EXERCISE DETAILS → Every line of the records below from the line with "thumb ip: (145, 107)" up to and including the line with "pinky dip: (136, 199)" must be reproduced exactly, and no line outside that range.

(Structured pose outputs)
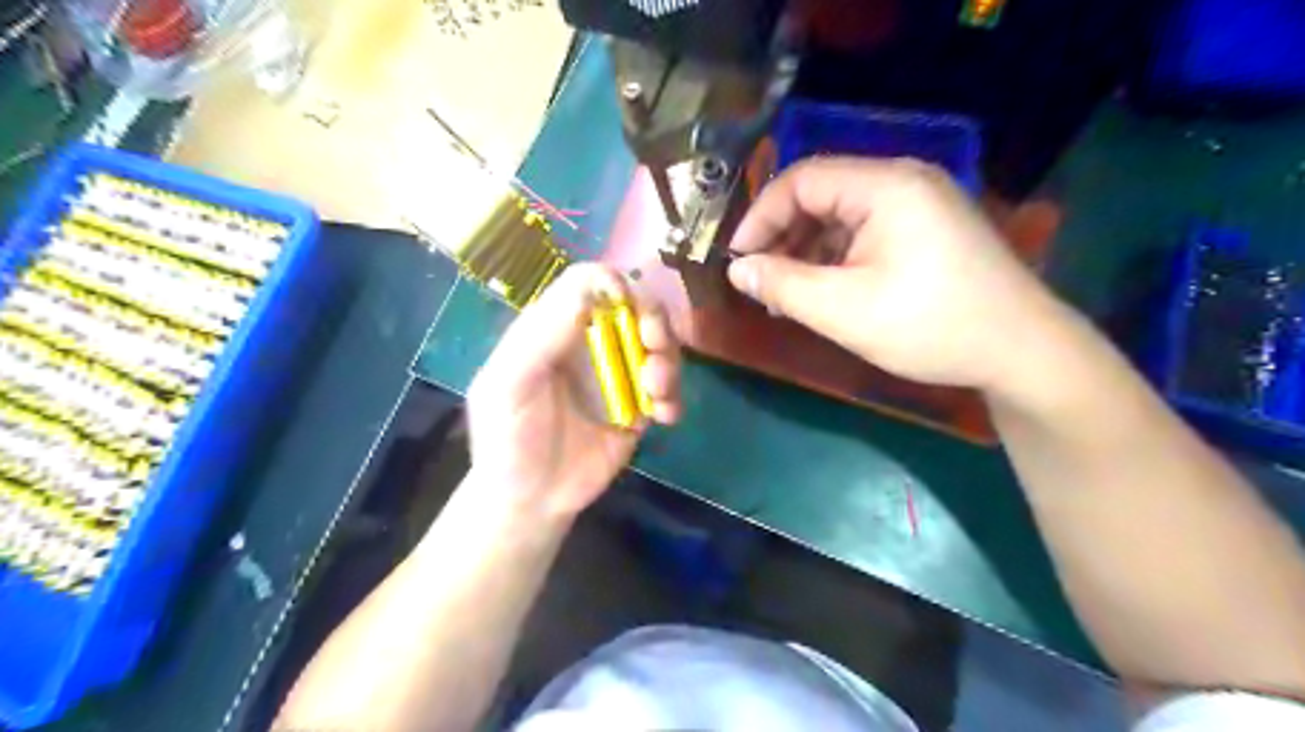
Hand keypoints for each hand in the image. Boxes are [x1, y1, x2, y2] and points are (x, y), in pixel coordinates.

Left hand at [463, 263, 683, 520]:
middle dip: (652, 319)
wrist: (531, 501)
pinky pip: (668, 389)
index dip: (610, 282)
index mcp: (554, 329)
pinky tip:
...
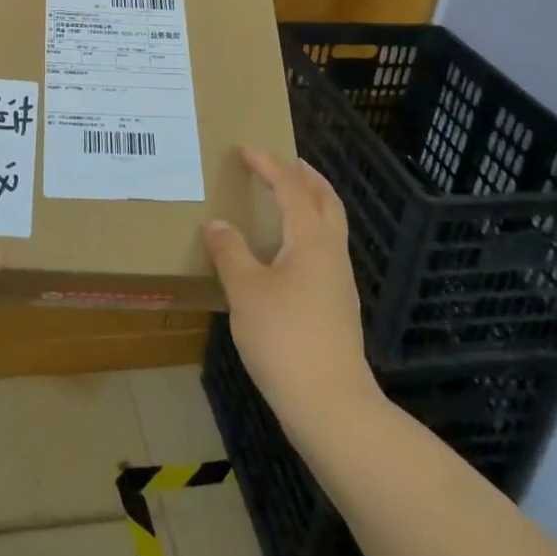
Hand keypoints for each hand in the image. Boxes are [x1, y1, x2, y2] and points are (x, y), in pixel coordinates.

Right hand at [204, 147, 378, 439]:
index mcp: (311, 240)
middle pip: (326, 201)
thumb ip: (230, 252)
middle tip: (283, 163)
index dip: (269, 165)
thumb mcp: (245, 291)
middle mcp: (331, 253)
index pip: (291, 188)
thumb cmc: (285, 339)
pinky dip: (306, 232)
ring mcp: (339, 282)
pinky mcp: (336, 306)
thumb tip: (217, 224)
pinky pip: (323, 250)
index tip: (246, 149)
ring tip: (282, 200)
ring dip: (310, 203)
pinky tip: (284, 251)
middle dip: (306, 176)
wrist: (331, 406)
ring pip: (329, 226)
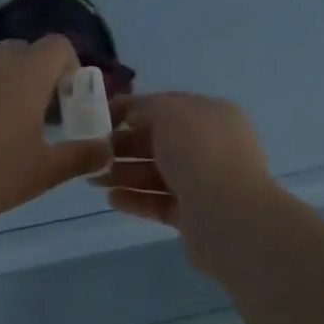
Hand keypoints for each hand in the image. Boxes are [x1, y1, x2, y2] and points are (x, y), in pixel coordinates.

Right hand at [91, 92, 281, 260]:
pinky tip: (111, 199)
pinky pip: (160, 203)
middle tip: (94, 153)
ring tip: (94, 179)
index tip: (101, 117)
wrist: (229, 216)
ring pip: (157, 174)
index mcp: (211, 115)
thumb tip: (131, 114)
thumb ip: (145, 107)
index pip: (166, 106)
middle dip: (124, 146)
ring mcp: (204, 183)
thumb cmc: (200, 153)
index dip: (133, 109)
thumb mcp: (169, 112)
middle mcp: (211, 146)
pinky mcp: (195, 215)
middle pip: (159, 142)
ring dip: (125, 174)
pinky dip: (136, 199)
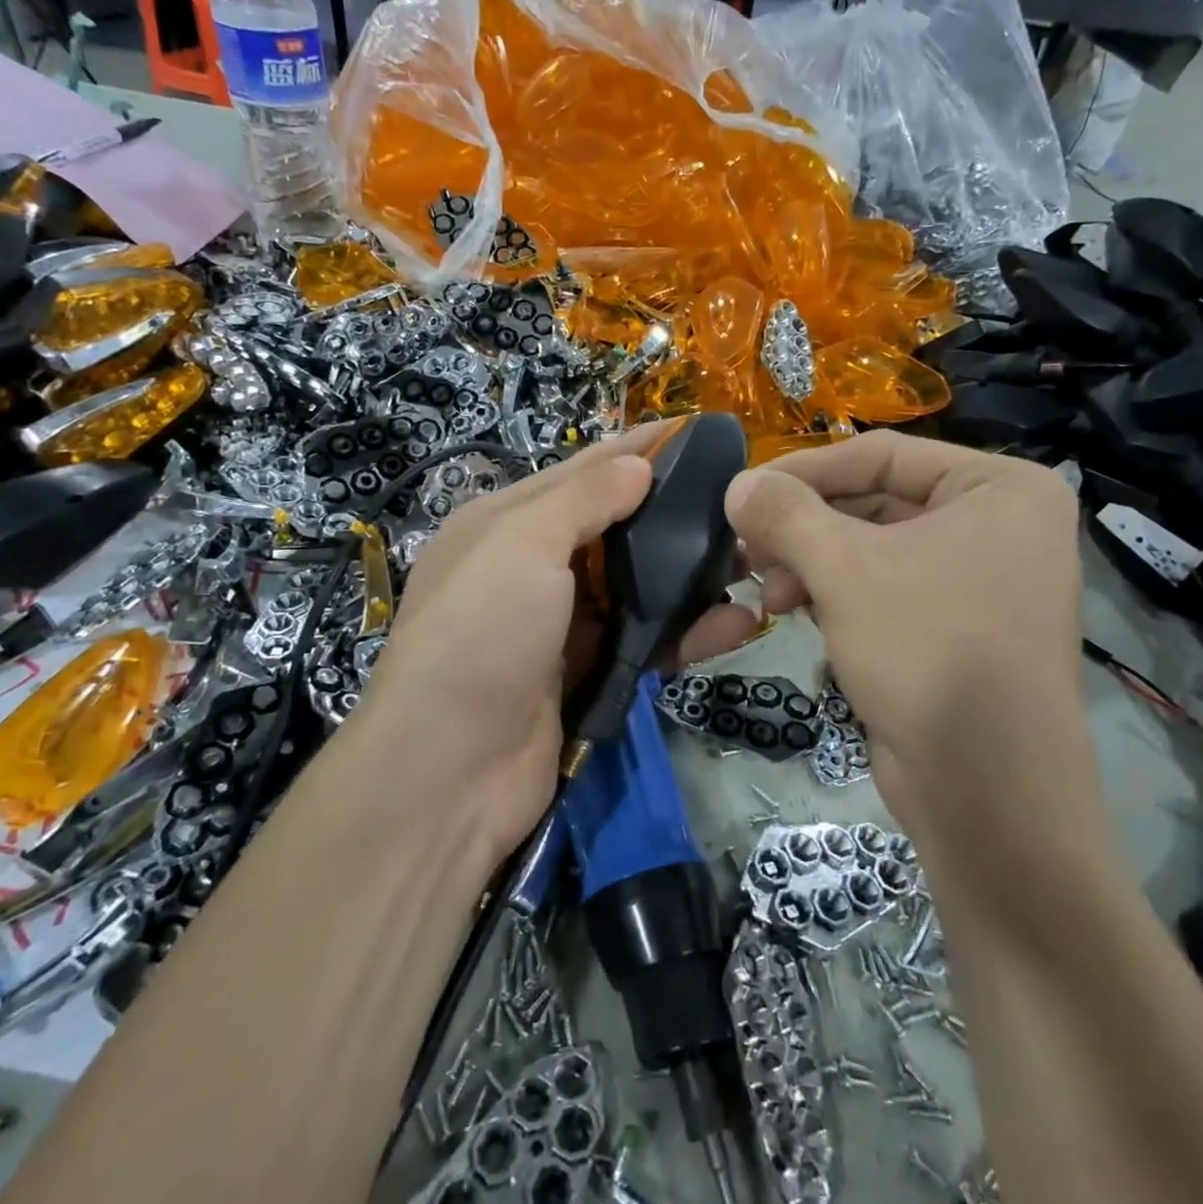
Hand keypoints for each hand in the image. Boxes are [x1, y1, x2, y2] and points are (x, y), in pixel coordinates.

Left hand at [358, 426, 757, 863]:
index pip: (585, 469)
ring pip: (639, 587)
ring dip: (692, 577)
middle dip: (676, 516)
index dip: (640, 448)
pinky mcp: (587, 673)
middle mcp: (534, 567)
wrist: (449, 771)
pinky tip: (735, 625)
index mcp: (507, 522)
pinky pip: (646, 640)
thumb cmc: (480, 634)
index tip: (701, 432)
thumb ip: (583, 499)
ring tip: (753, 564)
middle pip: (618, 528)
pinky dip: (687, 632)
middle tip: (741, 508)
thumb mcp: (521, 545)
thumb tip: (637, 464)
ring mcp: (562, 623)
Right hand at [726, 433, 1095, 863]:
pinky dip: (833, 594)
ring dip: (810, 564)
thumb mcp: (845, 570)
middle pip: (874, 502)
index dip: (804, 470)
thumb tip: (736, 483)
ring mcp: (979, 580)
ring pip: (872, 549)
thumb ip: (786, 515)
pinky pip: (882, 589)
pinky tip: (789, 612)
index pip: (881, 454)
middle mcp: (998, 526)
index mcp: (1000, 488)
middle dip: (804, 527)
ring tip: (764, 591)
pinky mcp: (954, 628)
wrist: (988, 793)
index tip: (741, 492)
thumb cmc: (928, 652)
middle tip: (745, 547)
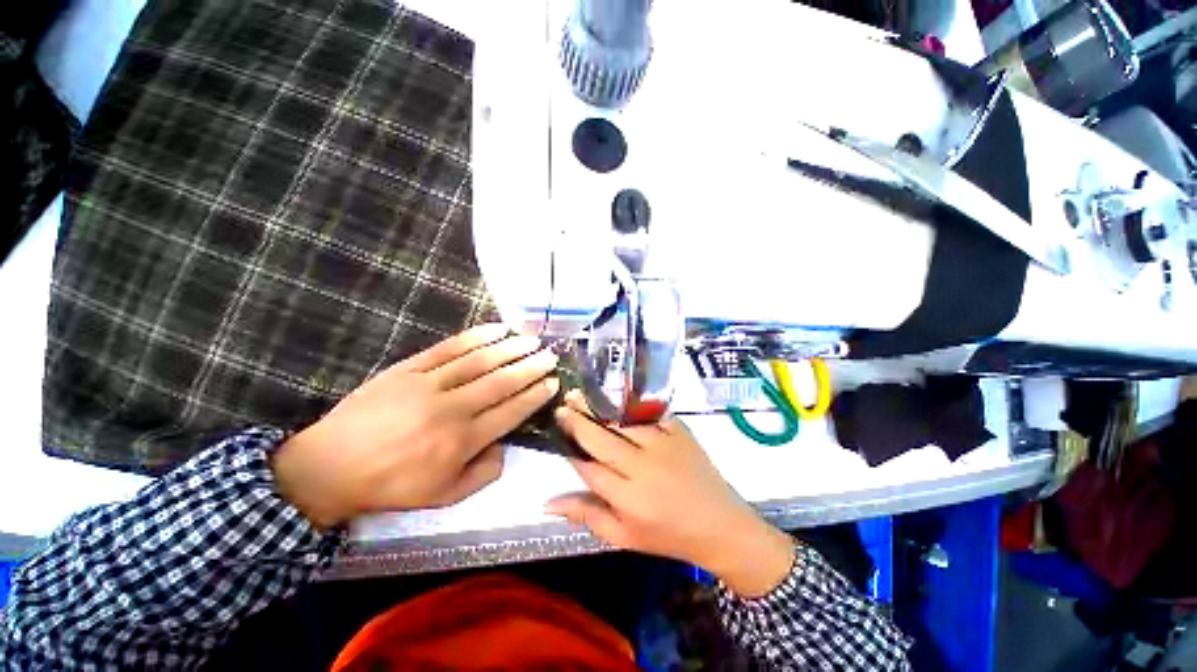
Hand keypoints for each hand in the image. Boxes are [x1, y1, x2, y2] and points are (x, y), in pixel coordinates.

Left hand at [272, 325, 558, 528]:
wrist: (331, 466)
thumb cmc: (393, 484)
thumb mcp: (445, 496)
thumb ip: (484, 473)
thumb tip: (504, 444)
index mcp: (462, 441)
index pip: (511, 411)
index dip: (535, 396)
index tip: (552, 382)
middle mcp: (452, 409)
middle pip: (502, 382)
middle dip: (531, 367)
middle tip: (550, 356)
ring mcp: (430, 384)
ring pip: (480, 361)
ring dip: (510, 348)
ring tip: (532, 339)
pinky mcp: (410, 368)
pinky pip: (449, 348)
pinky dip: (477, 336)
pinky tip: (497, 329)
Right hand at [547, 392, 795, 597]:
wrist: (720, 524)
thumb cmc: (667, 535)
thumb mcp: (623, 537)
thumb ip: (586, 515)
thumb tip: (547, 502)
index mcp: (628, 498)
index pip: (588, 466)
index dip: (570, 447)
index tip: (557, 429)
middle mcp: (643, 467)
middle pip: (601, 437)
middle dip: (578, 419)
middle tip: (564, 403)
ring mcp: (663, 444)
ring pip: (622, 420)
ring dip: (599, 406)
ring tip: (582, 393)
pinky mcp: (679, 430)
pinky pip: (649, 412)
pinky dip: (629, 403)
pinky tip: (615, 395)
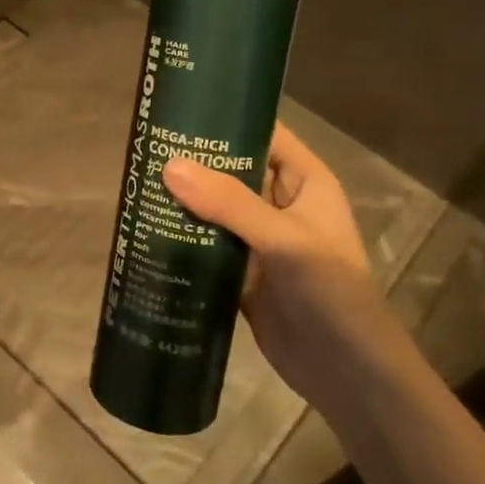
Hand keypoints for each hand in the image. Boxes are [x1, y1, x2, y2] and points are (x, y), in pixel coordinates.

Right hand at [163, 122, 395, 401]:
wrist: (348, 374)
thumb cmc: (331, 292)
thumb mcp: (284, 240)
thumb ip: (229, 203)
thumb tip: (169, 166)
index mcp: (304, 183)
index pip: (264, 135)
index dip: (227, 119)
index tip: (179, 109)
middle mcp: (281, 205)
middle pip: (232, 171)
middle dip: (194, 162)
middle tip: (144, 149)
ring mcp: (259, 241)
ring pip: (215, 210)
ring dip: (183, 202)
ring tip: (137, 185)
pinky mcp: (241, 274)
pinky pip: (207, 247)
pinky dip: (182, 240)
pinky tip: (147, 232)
--
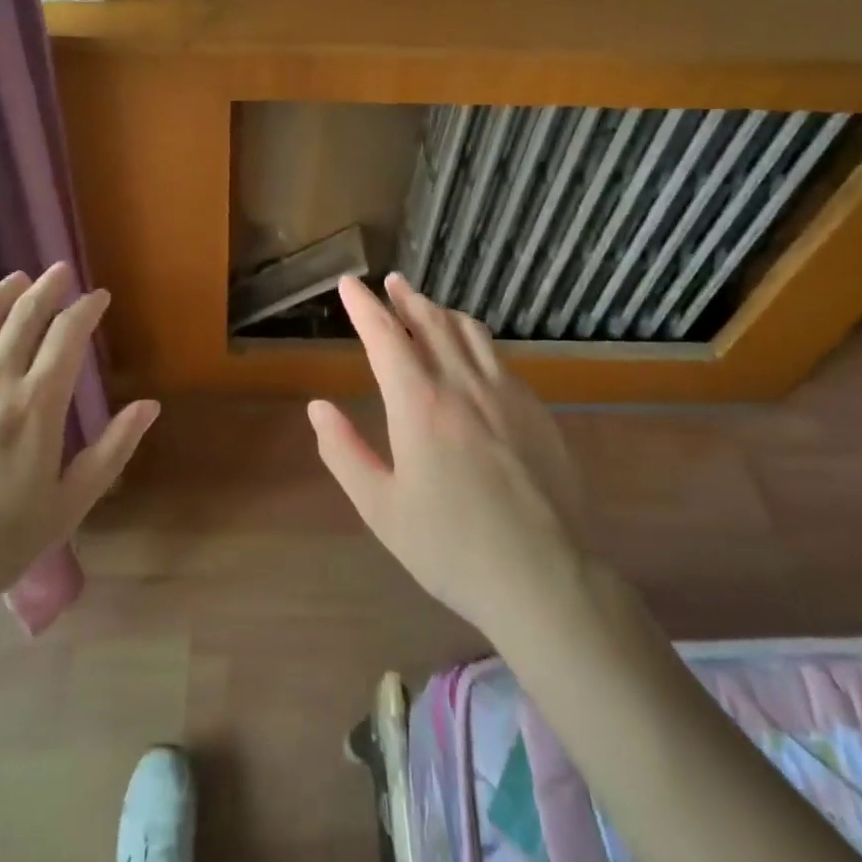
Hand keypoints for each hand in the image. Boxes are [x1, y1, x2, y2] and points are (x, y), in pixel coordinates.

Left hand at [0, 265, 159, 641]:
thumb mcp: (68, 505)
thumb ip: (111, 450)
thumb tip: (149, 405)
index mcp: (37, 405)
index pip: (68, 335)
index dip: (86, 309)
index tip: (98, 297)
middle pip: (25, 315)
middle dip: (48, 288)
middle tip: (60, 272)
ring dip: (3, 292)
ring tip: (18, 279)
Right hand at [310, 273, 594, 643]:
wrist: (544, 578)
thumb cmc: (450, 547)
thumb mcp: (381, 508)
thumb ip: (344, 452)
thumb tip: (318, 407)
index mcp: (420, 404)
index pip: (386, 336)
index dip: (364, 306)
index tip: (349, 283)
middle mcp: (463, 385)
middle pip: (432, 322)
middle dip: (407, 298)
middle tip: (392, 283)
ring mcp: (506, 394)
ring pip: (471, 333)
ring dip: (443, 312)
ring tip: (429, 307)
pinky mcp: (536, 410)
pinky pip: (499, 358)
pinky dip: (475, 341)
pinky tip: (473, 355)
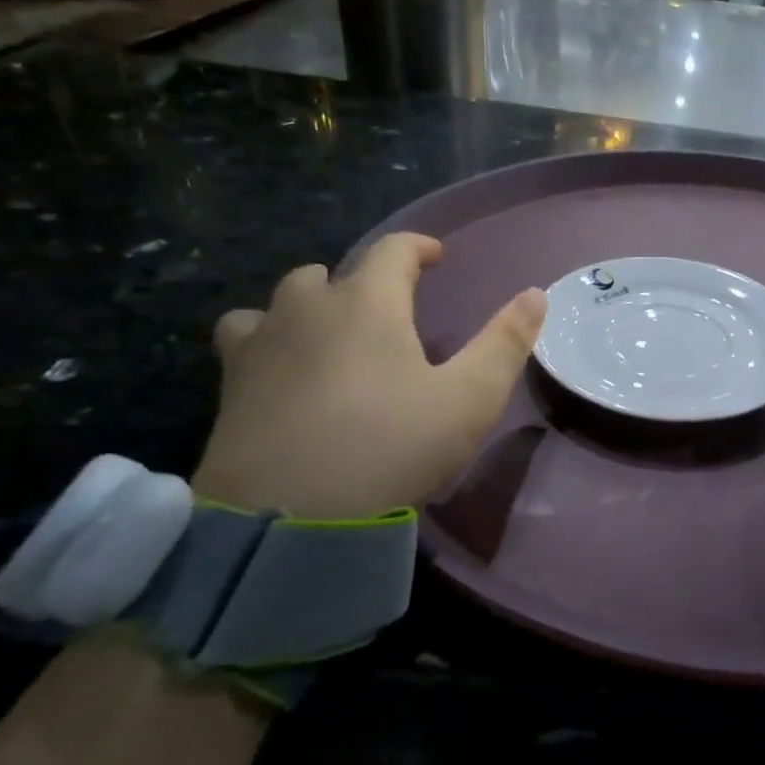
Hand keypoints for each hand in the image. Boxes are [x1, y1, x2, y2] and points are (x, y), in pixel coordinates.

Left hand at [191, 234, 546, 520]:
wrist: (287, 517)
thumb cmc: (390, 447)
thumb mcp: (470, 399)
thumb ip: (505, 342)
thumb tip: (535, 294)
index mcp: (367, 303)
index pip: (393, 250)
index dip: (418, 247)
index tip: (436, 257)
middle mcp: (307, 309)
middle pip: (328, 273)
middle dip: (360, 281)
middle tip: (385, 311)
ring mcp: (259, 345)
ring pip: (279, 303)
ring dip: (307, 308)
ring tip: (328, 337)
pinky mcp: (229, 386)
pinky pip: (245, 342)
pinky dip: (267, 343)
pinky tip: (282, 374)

ANSWER AREA →
thumb ip: (145, 107)
index pip: (166, 106)
middle dip: (124, 146)
ring mcp: (204, 183)
thumb cmc: (200, 153)
index dip: (133, 109)
thumb mcp: (169, 112)
middle mcp: (211, 146)
pinky mcp: (195, 215)
middle pip: (159, 142)
ring dip: (125, 174)
pinky dip: (136, 199)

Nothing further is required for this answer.